RDC : Alarme budgétaire, 14 jours de retard de salaire et un déficit colossal de 440 millions $ secouent les finances publiques

En premier lieu, la République Démocratique du Congo est une nouvelle fois confrontée à un retard considérable de 14 jours dans le versement des salaires des agents publics. Cette situation préoccupante, qui tend malheureusement à se répéter, a été mise en évidence par le Centre de Recherche en Finances Publiques et Développement Local (CREFDL). Conformément au calendrier établi par le Ministère du Budget, les paiements devraient normalement débuter le 15 du mois, en commençant par la Police Nationale Congolaise, les militaires et les enseignants.
Cependant, cette régularité fait défaut, et une analyse approfondie du CREFDL révèle plusieurs facteurs sous-jacents à cette anomalie.
L'une des causes majeures identifiées est l’augmentation des salaires du personnel militaire. En effet, au 31 décembre 2024, l’enveloppe globale des rémunérations des Forces Armées de la République Démocratique du Congo (FARDC) s'élevait à 391,5 millions de dollars, selon les données de la Banque centrale du Congo. Or, avec les récentes promesses de revalorisation salariale, ce montant devrait presque doubler, atteignant 783 millions de dollars d’ici décembre 2025. Bien que cette augmentation soit bénéfique pour les militaires, elle exerce une pression financière considérable sur les capacités budgétaires de l’État, qui peine à trouver un équilibre entre ses ressources et ses dépenses.
Parallèlement à cela, l’insécurité persistante dans l’Est du pays a des répercussions profondes sur les recettes publiques. Notamment, la province du Nord-Kivu, qui contribuait traditionnellement à hauteur de 25 % des revenus internes avec une moyenne de 250 millions de dollars par an, est désormais fortement impactée par la cessation des activités économiques, en particulier minières. De plus, cette province et sa voisine du Sud-Kivu sont confrontées à des perturbations majeures dues aux conflits armés, ce qui réduit considérablement les encaissements fiscaux. En outre, cette dépendance marquée au secteur minier, qui représente environ 50 % du budget national selon le rapport ITIE 2022, exacerbe la situation lorsque ces régions stratégiques sont paralysées par des crises sécuritaires.
En sus de ces difficultés, les dépenses militaires connaissent une progression constante, ce qui amplifie davantage les tensions budgétaires. Ainsi, entre 2022 et 2023, un montant de 2,5 milliards de dollars a été alloué pour financer les opérations militaires. De plus, depuis le début de l’année 2025, l’escalade des combats dans l’Est du pays a engendré des besoins militaires encore plus importants, nécessitant des décaissements supplémentaires pour faire face à l’urgence sécuritaire.

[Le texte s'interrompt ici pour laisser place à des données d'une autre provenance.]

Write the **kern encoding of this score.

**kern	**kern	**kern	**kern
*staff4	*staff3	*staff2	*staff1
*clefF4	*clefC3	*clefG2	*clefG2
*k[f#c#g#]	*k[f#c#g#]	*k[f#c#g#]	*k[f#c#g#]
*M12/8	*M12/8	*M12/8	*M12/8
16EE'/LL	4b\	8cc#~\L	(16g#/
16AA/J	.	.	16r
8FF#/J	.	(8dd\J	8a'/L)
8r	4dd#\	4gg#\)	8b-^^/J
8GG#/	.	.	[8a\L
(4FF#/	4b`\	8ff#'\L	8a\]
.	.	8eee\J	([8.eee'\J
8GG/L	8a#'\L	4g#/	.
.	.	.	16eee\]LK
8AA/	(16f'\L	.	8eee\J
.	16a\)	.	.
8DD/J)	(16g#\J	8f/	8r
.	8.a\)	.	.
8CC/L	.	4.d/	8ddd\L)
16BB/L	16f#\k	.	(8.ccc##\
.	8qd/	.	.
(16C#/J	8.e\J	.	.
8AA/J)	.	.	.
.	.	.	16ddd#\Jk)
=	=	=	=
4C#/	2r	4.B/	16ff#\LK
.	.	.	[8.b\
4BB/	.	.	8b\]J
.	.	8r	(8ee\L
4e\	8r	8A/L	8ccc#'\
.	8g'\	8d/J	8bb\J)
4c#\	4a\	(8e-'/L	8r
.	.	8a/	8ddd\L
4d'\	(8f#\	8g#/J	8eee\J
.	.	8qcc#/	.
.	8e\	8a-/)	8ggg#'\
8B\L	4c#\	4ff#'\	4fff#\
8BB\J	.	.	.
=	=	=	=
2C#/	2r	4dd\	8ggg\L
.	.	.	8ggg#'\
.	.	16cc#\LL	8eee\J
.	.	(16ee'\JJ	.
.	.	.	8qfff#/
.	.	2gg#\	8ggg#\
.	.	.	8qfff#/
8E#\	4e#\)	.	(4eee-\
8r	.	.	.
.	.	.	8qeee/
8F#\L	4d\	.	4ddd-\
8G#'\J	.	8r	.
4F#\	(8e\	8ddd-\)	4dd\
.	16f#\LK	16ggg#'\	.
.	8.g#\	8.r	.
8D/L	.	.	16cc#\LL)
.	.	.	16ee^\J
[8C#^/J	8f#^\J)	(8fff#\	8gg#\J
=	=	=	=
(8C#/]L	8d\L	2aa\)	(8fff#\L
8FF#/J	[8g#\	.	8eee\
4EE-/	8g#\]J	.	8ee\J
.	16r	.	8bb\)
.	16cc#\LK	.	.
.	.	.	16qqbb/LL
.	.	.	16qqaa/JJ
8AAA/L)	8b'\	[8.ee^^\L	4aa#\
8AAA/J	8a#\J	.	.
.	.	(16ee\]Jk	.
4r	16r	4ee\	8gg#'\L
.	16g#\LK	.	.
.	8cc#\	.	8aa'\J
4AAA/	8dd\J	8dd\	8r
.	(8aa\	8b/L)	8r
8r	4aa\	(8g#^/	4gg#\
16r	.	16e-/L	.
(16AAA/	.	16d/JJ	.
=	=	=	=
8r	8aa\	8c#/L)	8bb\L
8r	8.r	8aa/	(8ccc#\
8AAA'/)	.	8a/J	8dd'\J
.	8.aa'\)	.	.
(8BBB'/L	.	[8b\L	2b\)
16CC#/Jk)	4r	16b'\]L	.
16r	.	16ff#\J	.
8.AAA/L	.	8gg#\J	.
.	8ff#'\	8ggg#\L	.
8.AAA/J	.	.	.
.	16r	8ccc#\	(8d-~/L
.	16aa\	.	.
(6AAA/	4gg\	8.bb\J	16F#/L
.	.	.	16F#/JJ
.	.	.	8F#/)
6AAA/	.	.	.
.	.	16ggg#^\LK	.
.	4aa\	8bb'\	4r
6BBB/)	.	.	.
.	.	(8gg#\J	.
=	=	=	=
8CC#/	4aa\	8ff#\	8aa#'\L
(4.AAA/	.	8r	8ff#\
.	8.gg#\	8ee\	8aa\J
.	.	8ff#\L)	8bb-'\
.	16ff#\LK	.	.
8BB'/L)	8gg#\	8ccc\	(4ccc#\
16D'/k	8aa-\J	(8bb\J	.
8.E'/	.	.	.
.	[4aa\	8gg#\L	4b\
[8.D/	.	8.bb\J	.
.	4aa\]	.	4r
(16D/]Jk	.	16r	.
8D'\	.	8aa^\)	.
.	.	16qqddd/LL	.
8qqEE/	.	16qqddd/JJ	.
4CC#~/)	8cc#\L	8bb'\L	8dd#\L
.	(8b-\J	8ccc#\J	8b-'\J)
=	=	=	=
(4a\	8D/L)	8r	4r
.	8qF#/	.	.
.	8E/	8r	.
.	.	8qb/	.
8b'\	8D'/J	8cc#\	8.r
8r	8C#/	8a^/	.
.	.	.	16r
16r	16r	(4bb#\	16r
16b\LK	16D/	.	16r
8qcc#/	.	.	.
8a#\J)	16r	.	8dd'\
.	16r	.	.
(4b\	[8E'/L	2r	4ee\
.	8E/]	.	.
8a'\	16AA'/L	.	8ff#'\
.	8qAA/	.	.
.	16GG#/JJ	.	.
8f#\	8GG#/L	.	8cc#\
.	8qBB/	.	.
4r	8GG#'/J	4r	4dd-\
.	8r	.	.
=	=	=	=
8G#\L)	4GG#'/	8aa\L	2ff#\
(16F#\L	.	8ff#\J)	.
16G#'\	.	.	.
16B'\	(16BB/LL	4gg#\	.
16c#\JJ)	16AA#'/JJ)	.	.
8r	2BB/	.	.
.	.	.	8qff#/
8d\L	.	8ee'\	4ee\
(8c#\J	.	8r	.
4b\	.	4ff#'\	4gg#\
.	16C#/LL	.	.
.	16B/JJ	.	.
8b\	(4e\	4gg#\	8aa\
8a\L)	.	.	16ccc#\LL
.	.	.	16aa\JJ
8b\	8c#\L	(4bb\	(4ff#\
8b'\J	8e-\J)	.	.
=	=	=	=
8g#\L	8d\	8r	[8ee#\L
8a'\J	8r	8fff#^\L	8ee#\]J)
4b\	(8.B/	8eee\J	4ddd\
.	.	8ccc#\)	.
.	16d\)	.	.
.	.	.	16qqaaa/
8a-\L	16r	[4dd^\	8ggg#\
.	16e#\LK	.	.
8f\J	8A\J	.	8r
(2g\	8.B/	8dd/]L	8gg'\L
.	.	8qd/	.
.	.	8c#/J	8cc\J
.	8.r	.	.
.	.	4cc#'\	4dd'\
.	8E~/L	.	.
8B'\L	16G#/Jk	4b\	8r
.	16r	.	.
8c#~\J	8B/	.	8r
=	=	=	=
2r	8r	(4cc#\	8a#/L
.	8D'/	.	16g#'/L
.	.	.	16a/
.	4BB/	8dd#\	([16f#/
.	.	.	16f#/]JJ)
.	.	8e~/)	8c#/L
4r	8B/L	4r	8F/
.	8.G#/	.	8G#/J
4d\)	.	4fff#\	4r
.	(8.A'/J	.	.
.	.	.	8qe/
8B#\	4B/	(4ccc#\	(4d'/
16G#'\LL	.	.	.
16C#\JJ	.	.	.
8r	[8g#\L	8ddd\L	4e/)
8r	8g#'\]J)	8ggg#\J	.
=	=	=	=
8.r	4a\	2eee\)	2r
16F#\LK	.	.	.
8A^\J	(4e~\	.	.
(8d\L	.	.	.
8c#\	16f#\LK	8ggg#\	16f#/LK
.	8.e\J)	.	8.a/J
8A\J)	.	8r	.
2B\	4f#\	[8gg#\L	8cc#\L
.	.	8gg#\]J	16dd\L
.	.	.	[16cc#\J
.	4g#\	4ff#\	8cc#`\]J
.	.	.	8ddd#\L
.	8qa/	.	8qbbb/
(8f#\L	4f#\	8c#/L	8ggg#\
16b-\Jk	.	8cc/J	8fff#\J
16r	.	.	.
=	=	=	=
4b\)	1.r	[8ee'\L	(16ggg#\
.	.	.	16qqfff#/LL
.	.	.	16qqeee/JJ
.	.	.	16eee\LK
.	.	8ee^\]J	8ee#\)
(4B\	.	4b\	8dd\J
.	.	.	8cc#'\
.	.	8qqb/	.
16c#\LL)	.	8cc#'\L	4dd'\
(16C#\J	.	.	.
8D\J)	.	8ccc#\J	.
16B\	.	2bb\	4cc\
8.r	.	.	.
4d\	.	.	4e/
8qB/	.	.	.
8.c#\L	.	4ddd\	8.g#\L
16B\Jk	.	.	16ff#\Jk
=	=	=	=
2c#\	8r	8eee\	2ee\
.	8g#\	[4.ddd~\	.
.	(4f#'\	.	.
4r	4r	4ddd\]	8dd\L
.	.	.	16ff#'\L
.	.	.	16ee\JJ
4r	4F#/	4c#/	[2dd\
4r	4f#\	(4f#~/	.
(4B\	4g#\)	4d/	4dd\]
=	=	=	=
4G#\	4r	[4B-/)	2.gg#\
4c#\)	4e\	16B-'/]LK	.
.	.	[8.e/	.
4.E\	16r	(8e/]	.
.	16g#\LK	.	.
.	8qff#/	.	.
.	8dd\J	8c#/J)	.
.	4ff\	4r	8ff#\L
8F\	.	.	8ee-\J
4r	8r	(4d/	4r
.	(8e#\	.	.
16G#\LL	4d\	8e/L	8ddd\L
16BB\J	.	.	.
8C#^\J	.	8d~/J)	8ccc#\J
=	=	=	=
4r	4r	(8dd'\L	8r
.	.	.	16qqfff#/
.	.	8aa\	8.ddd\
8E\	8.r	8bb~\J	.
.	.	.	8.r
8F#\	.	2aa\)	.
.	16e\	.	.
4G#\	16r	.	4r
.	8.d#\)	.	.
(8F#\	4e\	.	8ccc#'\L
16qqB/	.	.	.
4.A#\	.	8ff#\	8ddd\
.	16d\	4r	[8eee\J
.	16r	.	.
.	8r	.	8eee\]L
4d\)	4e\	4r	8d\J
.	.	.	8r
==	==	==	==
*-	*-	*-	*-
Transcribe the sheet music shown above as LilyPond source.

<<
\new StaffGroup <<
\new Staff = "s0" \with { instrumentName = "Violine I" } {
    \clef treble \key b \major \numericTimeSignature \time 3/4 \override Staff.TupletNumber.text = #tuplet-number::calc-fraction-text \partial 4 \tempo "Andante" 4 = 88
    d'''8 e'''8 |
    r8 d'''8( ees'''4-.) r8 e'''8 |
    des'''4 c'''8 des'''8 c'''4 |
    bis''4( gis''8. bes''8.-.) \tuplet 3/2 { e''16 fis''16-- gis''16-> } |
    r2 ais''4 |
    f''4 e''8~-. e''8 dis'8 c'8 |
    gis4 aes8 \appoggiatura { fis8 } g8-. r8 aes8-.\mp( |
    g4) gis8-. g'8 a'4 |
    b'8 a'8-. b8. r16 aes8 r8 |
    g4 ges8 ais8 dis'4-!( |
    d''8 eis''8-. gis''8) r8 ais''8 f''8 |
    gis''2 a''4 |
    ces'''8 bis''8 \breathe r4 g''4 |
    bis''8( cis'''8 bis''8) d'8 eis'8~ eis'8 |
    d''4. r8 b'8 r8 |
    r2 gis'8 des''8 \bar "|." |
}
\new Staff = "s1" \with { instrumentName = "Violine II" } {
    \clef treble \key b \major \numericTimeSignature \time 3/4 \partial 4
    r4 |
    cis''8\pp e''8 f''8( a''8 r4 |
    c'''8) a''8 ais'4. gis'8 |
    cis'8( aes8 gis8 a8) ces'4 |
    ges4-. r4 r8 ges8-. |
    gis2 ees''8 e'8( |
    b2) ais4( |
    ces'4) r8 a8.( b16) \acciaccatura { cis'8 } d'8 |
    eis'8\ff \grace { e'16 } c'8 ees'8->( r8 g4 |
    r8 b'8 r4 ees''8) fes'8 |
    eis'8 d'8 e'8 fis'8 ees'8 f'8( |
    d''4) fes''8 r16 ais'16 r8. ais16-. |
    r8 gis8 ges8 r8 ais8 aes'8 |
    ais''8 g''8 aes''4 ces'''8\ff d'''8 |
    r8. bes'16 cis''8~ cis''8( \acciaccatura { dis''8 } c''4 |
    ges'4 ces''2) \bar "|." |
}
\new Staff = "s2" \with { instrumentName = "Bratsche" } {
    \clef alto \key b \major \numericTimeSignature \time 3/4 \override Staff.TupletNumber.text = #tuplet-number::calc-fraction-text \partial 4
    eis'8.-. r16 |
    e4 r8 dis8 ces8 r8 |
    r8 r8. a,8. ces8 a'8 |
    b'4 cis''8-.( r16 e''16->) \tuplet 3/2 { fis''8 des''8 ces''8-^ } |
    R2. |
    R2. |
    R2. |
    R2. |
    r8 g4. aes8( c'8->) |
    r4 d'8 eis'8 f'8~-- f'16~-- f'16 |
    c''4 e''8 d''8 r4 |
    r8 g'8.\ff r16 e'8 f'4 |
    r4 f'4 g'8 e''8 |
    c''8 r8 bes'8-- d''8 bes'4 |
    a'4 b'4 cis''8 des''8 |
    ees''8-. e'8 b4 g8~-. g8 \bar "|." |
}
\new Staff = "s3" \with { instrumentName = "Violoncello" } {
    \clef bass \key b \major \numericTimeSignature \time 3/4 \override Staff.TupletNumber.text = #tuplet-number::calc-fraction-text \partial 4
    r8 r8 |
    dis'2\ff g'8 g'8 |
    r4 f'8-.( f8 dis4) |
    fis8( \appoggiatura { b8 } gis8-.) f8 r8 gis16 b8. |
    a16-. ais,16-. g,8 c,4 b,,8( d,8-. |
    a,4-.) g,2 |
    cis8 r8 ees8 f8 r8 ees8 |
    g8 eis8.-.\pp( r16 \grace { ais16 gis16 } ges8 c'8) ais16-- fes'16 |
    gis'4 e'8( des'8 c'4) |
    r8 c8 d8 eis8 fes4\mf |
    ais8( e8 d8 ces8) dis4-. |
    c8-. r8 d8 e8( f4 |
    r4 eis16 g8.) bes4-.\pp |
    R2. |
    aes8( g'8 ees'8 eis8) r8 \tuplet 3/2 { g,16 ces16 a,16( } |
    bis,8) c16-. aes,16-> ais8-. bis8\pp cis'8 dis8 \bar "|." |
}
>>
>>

De fait, ces dépenses exceptionnelles viennent aggraver un déficit budgétaire déjà préoccupant. À la fin de l’année 2024, le déficit atteignait 912,7 millions de dollars. Cependant, au 19 mars 2025, le rapport de la Banque centrale du Congo révèle une balance des opérations financières affichant un déficit de trésorerie de 440,5 millions de dollars. Ce déséquilibre résulte de recettes publiques s’élevant à 1,7 milliard de dollars, comparativement à des dépenses totales de 2,2 milliards de dollars.
Face à cette conjoncture, la récurrence des retards dans le paiement des agents publics apparaît comme un symptôme alarmant des défis structurels auxquels sont confrontées les finances publiques du pays. En effet, les causes de cette situation, qu’elles soient liées à l’augmentation des charges salariales, à l’insécurité paralysant les recettes ou encore aux dépenses militaires croissantes, sont étroitement interconnectées, ce qui réduit considérablement les marges de manœuvre de l’État.
Afin de surmonter ces obstacles, il devient indispensable d’envisager des réformes structurelles en profondeur. Dans cette perspective, une meilleure gestion des ressources publiques, un renforcement de la collecte fiscale dans les régions non affectées par les conflits, ainsi qu’une diversification des sources de revenus devraient figurer parmi les priorités pour réduire la dépendance à un secteur minier intrinsèquement volatile.
Les retards de paie et le déficit public récurrent constituent un signal d’alarme quant à la nécessité impérieuse d’un renforcement de la gouvernance financière et d’une optimisation rigoureuse des dépenses publiques. Par conséquent, la voie vers une stabilité budgétaire durable passe inéluctablement par des efforts concertés visant à restaurer la paix dans l’Est, à diversifier l’économie nationale et à instaurer une discipline budgétaire sans faille. De telles mesures sont essentielles pour éviter que les finances publiques ne continuent leur dangereuse descente dans le rouge, mettant ainsi en péril le bien-être de la population et le bon fonctionnement des institutions de la République.